Keeping up with the Kims: Potential power struggle brewing in North Korea, says diplomat
There is a potential “power struggle” brewing between the members of North Korea’s first family over the succession to the supreme leader’s throne, according to a former diplomat.
Kim Jong-un’s firebrand sister Kim Yo-jong was rumoured to be the next in line before the supreme leader’s daughter made her public debut.
Kim Ju-ae, the supreme leader’s second and “most beloved” child, believed to be just 10 years old, was first seen in public at a missile launch with Mr Kim last year.
Prior to that launch, the only confirmation of her existence had come from former American basketball player Dennis Rodman, who spent time with the supreme leader’s family during his visit to North Korea in 2013.
Since the launch, Ju-ae has been seen at a number of events accompanying her father, with the latest appearance being at a two-day “combined tactical drill to substantially bolster the country’s war deterrence and nuclear counterattack capability”.
At a major state event in February, the daughter was seen walking side-by-side with the supreme leader, while Mr Kim’s wife, Ri Sol-ju, trailed.
“Kim Yo-jong is at the center of the regime and is a close aide to Kim Jong-un, handling a lot of tasks of North Korea and Ri Sol-ju is worried that, while her children are very young, Kim Yo-jong is overly active,” Ko Young Hwan, one of Pyongyang’s top diplomats who defected in 1991, told Newsweek.
“So, I think some kind of power struggle is going on between Kim Yo-jong and Ri Sol-ju,” he said.
The supreme leader’s youngest sister climbed the ranks to become the vice director of the ruling Korean Workers’ Party Propaganda and Agitation Department. However, Mr Kim’s focus shifted to his 10-year-old amid speculation that he is grooming his daughter to become his family’s fourth-generation heir.
Kim Jong Il reportedly showed off Kim Jong-un, his youngest son, in 2010, only about a year before the latter was anointed leader.
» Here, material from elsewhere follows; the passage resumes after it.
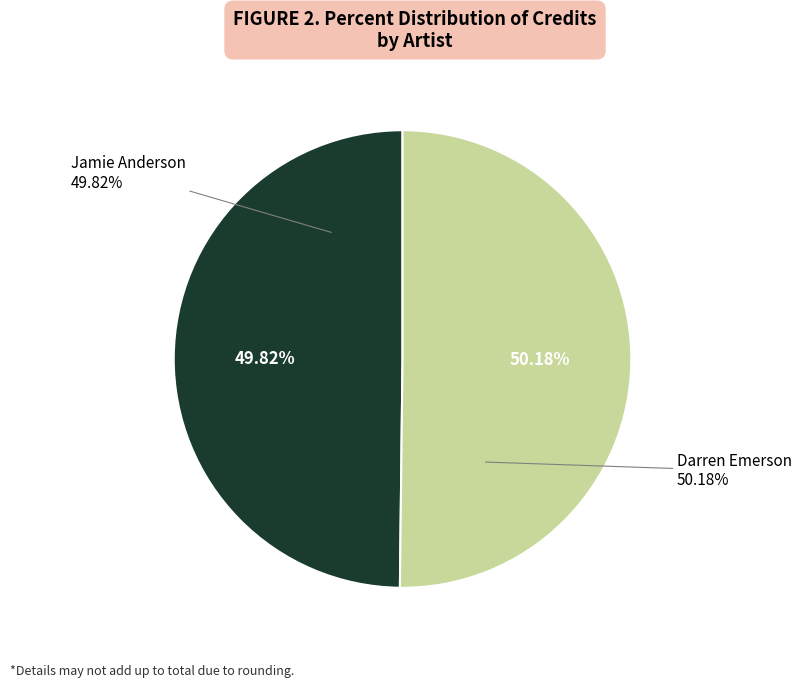

Is it true that 103428 is 50% of the pie?

True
The decision to introduce his daughter was taken by Mr Kim “to imply the fourth-generation power transfer to senior officials and military elite as well as, externally, that Kim Jong-un wants to portray his image as ‘daddy’, loving his own daughter and caring for the future of the nation,” the diplomat said.
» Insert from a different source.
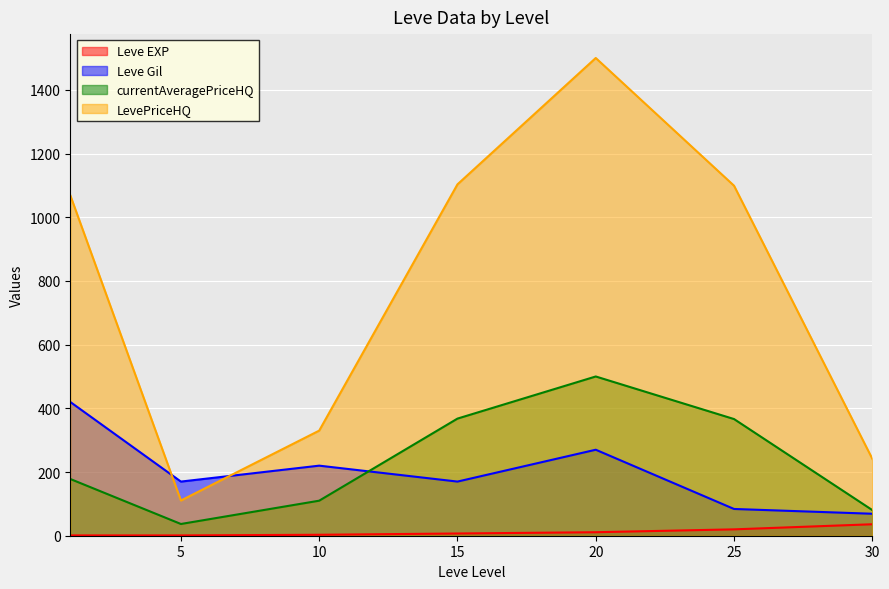

At which label does currentAveragePriceHQ first exceed 178?

1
Showing off Ju-ae alongside Mr Kim at missile sites, live-fire launches and military events indicates he “thinks that the transfer of nuclear weapons to the future is a means to protect his own nation and he wants to portray that image”.
Since Ju-ae’s public introduction, Ms Kim has been “sidelined” leading to a tiff in the family, Mr Ko said.
He pointed out that insider frictions leading up to Ju-ae’s public debut were the reason behind an alleged altercation between Ms Kim and influential former Propaganda and Agitation Department Director Kim Ki Nam.
Ms Kim is rumoured to have shouted and thrown documents during the dispute and was “very angry”, Newsweek reported.
Ms Kim’s absence from state media coverage during key events has been evident and watched by “all Koreans”, which proves that “Kim Yo-jong is losing ground to Kim Ju-ae”, the diplomat pointed out.